My problem now is how to get it and him out of my head. I still run through things I want to say to him, things that I know he continued to lie about, but I would really like to just forget it altogether. Will this mental behavior just go away with time?
You’re so mighty, what are you doing on a chump site? You immediately dumped his ass, called off the wedding, and are only SIX WEEKS out from D-Day! OF COURSE YOU ARE GOING TO THINK ABOUT THIS.
Look, if a bullet grazed your head at work and exploded the water cooler instead of you, do you think you’d ever forget it? Do you think you’d ever stop wondering, “Man, if I only was sitting three-quarters of an inch to the left…”? No. You will tell that bullet story the rest of your life. It’s a monumental Oh My God life event.
You just called off a wedding. Not only did you probably rent a hall, inform all your friends and family, and pick out a dress — you envisioned a future with this man. The life you would have together, what you’d name your children, how many rescue schnauzers you would adopt. And instead, your entire life’s trajectory has changed. Hell YES you’re going to think about that.
You’re grieving. You’re going to be twitchy. You’re going to overthink him, what he meant to you, what you mean to him (I can answer that — kibbles), what he’s doing now, every shitty, sociopathic play he made, every stupid chumpy thing you did. It’s all totally normal. You’ve suffered an assault on your reality, and you will try to untangle that skein of fuckupedness to cope with it all, to ensure that nothing so awful ever happens again.
The mind movies, the 24/7 intrusive thoughts, the sudden crying or vomiting jags — that’s all the acute stage. It just lasts a few months, in my experience. The what-the-fuck just happened stage can last years. I started this blog to speed up other people’s healing, because so much of this infidelity shit just boils down to Trust That They Suck.

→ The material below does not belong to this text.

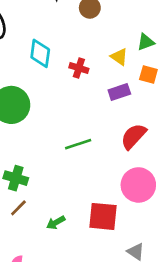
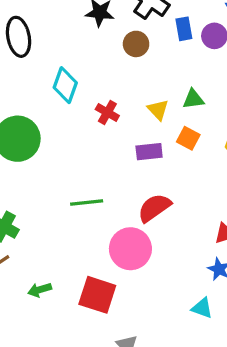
pink circle: (138, 185) -> (130, 249), moved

Aowlee, some people suck. Some people don’t invest very deeply. Some people feign love and commitment for kibbles. Some people can blithely abandon their children.
You will know these sucky people by the way that they ACT. They will try to disguise themselves as normal people with a lot of fluttery bullshit to convince you that their actions don’t have meaning. Or it’s all just so sophisticated that you can’t possibly understand it.

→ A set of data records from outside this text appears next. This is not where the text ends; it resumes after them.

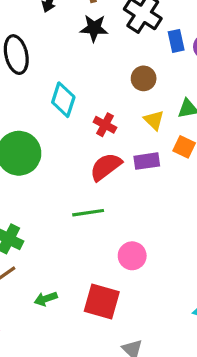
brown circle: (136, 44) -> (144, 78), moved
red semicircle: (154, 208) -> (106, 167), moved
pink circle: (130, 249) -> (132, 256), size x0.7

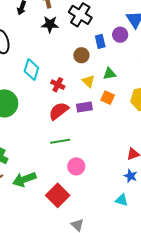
blue rectangle: (176, 41) -> (100, 41), moved
green line: (88, 213) -> (60, 141), moved
green arrow: (46, 299) -> (24, 179), moved, size x1.6
red square: (102, 302) -> (58, 195), turned 30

Call bullshit on bullshit. He wasn’t doing a “pre-emptive strike.” (Which implies that you caused this by your POTENTIAL to be a cheater. Gee, by his logic, you should’ve fucked 40 men, because he IS a cheater.) There is no excuse for cheating on you, except that he SUCKS.
I still run through things I want to say to him…
There is nothing to say, because he sucks. Expressing your pain to a narcissist is feeding kibbles. He doesn’t care. He just cares about his centrality and what he can get from you. You may as well try and shame a doorpost.
…things that I know he continued to lie about…
He’s a liar. Even if he told you the truth, it would be suspect, because he’s a proven liar. You confront him with a lie? You’re going to get the dead-eyed stare or blame-shifting, or some pathetic cheater charm offensive. Spare yourself.
Aowlee, trust that he sucks. Go build an amazing life. Some day soon you won’t give a shit about him, and all that will remain is a hell of a story.